What is required ::
Would you give all of the records again, exactly as they read?

Material supplied ::
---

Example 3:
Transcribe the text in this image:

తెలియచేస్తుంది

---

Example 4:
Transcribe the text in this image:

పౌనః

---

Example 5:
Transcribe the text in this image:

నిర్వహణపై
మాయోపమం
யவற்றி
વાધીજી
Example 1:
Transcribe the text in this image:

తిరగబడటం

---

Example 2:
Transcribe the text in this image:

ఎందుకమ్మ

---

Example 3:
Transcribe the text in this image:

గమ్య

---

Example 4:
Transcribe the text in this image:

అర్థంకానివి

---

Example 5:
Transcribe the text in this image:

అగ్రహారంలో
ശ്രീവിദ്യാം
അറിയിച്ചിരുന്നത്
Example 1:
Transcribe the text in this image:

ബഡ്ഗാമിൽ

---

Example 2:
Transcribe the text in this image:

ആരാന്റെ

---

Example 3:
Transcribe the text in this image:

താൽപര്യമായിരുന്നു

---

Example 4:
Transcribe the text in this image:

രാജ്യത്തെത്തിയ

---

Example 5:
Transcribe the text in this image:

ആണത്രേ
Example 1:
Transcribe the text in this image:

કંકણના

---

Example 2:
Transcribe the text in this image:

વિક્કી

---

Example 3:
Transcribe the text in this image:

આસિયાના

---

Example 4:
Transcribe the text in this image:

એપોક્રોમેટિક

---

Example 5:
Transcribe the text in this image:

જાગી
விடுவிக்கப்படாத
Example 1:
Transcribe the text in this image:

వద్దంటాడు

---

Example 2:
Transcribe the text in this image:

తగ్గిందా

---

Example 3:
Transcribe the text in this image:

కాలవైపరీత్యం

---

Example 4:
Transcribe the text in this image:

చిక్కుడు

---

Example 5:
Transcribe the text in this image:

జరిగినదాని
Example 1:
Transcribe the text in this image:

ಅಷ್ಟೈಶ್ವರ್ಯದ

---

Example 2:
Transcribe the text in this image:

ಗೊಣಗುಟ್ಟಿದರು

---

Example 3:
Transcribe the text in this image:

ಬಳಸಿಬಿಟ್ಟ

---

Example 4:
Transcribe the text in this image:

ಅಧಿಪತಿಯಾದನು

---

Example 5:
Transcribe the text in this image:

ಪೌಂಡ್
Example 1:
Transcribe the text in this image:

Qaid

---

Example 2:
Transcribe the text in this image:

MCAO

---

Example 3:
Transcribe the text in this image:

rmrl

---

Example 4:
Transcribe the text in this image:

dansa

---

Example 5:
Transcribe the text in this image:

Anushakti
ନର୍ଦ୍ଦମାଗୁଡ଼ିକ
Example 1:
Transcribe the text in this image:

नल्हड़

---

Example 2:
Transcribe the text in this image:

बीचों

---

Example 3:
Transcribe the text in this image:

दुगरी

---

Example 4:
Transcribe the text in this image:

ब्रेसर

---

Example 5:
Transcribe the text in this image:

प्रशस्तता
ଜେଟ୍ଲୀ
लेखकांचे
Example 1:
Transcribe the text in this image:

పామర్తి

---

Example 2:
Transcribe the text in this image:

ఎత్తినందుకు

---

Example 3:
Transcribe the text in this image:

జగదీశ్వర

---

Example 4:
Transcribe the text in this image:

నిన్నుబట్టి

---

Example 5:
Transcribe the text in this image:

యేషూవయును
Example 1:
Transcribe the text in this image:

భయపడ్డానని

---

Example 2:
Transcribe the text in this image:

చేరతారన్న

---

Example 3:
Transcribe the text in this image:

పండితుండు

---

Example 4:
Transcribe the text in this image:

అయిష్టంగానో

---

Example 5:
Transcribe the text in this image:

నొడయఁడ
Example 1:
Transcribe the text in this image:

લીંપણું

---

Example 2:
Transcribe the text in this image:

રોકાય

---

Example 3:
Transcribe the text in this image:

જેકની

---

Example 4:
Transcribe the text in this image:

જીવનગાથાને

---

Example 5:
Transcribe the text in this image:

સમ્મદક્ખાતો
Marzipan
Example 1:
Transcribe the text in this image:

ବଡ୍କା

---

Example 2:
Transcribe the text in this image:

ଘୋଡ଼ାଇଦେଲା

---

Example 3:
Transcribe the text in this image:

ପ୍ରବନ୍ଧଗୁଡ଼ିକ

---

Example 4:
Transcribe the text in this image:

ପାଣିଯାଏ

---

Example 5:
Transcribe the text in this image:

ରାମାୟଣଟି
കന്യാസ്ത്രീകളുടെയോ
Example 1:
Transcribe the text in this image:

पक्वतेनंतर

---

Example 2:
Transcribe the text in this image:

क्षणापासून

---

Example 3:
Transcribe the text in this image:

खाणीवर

Answer to this task ::
---

Example 3:
Transcribe the text in this image:

తెలియచేస్తుంది

---

Example 4:
Transcribe the text in this image:

పౌనః

---

Example 5:
Transcribe the text in this image:

నిర్వహణపై
మాయోపమం
யவற்றி
વાધીજી
Example 1:
Transcribe the text in this image:

తిరగబడటం

---

Example 2:
Transcribe the text in this image:

ఎందుకమ్మ

---

Example 3:
Transcribe the text in this image:

గమ్య

---

Example 4:
Transcribe the text in this image:

అర్థంకానివి

---

Example 5:
Transcribe the text in this image:

అగ్రహారంలో
ശ്രീവിദ്യാം
അറിയിച്ചിരുന്നത്
Example 1:
Transcribe the text in this image:

ബഡ്ഗാമിൽ

---

Example 2:
Transcribe the text in this image:

ആരാന്റെ

---

Example 3:
Transcribe the text in this image:

താൽപര്യമായിരുന്നു

---

Example 4:
Transcribe the text in this image:

രാജ്യത്തെത്തിയ

---

Example 5:
Transcribe the text in this image:

ആണത്രേ
Example 1:
Transcribe the text in this image:

કંકણના

---

Example 2:
Transcribe the text in this image:

વિક્કી

---

Example 3:
Transcribe the text in this image:

આસિયાના

---

Example 4:
Transcribe the text in this image:

એપોક્રોમેટિક

---

Example 5:
Transcribe the text in this image:

જાગી
விடுவிக்கப்படாத
Example 1:
Transcribe the text in this image:

వద్దంటాడు

---

Example 2:
Transcribe the text in this image:

తగ్గిందా

---

Example 3:
Transcribe the text in this image:

కాలవైపరీత్యం

---

Example 4:
Transcribe the text in this image:

చిక్కుడు

---

Example 5:
Transcribe the text in this image:

జరిగినదాని
Example 1:
Transcribe the text in this image:

ಅಷ್ಟೈಶ್ವರ್ಯದ

---

Example 2:
Transcribe the text in this image:

ಗೊಣಗುಟ್ಟಿದರು

---

Example 3:
Transcribe the text in this image:

ಬಳಸಿಬಿಟ್ಟ

---

Example 4:
Transcribe the text in this image:

ಅಧಿಪತಿಯಾದನು

---

Example 5:
Transcribe the text in this image:

ಪೌಂಡ್
Example 1:
Transcribe the text in this image:

Qaid

---

Example 2:
Transcribe the text in this image:

MCAO

---

Example 3:
Transcribe the text in this image:

rmrl

---

Example 4:
Transcribe the text in this image:

dansa

---

Example 5:
Transcribe the text in this image:

Anushakti
ନର୍ଦ୍ଦମାଗୁଡ଼ିକ
Example 1:
Transcribe the text in this image:

नल्हड़

---

Example 2:
Transcribe the text in this image:

बीचों

---

Example 3:
Transcribe the text in this image:

दुगरी

---

Example 4:
Transcribe the text in this image:

ब्रेसर

---

Example 5:
Transcribe the text in this image:

प्रशस्तता
ଜେଟ୍ଲୀ
लेखकांचे
Example 1:
Transcribe the text in this image:

పామర్తి

---

Example 2:
Transcribe the text in this image:

ఎత్తినందుకు

---

Example 3:
Transcribe the text in this image:

జగదీశ్వర

---

Example 4:
Transcribe the text in this image:

నిన్నుబట్టి

---

Example 5:
Transcribe the text in this image:

యేషూవయును
Example 1:
Transcribe the text in this image:

భయపడ్డానని

---

Example 2:
Transcribe the text in this image:

చేరతారన్న

---

Example 3:
Transcribe the text in this image:

పండితుండు

---

Example 4:
Transcribe the text in this image:

అయిష్టంగానో

---

Example 5:
Transcribe the text in this image:

నొడయఁడ
Example 1:
Transcribe the text in this image:

લીંપણું

---

Example 2:
Transcribe the text in this image:

રોકાય

---

Example 3:
Transcribe the text in this image:

જેકની

---

Example 4:
Transcribe the text in this image:

જીવનગાથાને

---

Example 5:
Transcribe the text in this image:

સમ્મદક્ખાતો
Marzipan
Example 1:
Transcribe the text in this image:

ବଡ୍କା

---

Example 2:
Transcribe the text in this image:

ଘୋଡ଼ାଇଦେଲା

---

Example 3:
Transcribe the text in this image:

ପ୍ରବନ୍ଧଗୁଡ଼ିକ

---

Example 4:
Transcribe the text in this image:

ପାଣିଯାଏ

---

Example 5:
Transcribe the text in this image:

ରାମାୟଣଟି
കന്യാസ്ത്രീകളുടെയോ
Example 1:
Transcribe the text in this image:

पक्वतेनंतर

---

Example 2:
Transcribe the text in this image:

क्षणापासून

---

Example 3:
Transcribe the text in this image:

खाणीवर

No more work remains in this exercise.